Santat admits in his end of book note that The Aquanaut is a story “about loss, preserving legacies, family, and holding onto memories” and this thematic focus is beautifully evident throughout the book which affirms at every step how important belonging and love and how their absence can searingly affect a person.

(courtesy Scholastic)

What The Aquanaut also does with joyously offbeat wonderfulness is just have very silly fun with its premise.

By any marker, the sea creatures who animate Michel’s old diving suit are gleefully offbeat, a found family of sorts composed of a crab who lives in a soda pop can – and who is thus known, with gorgeous simplicity and prosaic sensibleness as Sodapop – an octopus known as Carlos, a Kemp’s Ridley Sea Turtle called Jobim and a Blanket Octopus known as Antonio, with all three of the latter inhabitants of the diving suit, which gives a happily uplifting Shaun the Sheep level of whimsy, named, rather delightfully, after the famous Brazilian composer Antônio Carlos Jobim.

They are so much fun to read about together, strangers in a very strange land they refer to as “space” – given the absence of water, the name makes absolutely perfect sense – who have to figure out how to act like a normal person (they fail in the end but good lord it’s a joy watching them try to be human with only one man’s notes as a guide) and who, when they discover Marineland’s previously idealistic intent has been compromised by the Revoys’ greedy backers, have to figure out how to free the inmates of this watery prison.

Bonding with Sophia, and later with Paul who goes on his own unique journey of grief and healing to reawaken to the need to be there for his niece, the creatures of the diving suit are both ecological warriors and also representative of anyone who goes looking for salvation elsewhere, doesn’t find it and has to figure out what to do next.
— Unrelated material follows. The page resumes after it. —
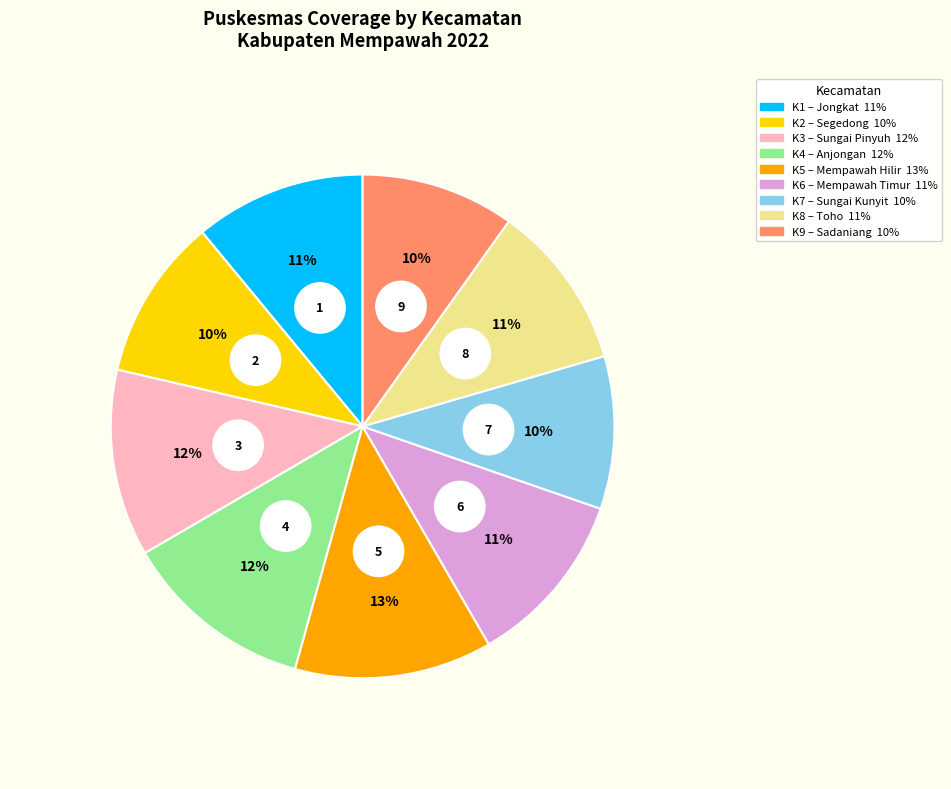

Is there any slice that represents more than half of the pie?

No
What they do next, all told with beautifully drawn, emotionally evocative and scene-amplifying artwork that is both cute and confrontingly hard all at once, makes The Aquanaut an absolutely quirky joy to read, a tale that is goofy, silly and fun on one thoroughly entertaining level, but also insightfully real and honest about how grief can consume and how, when we least expect, the most unusual things can put us on the road to healing.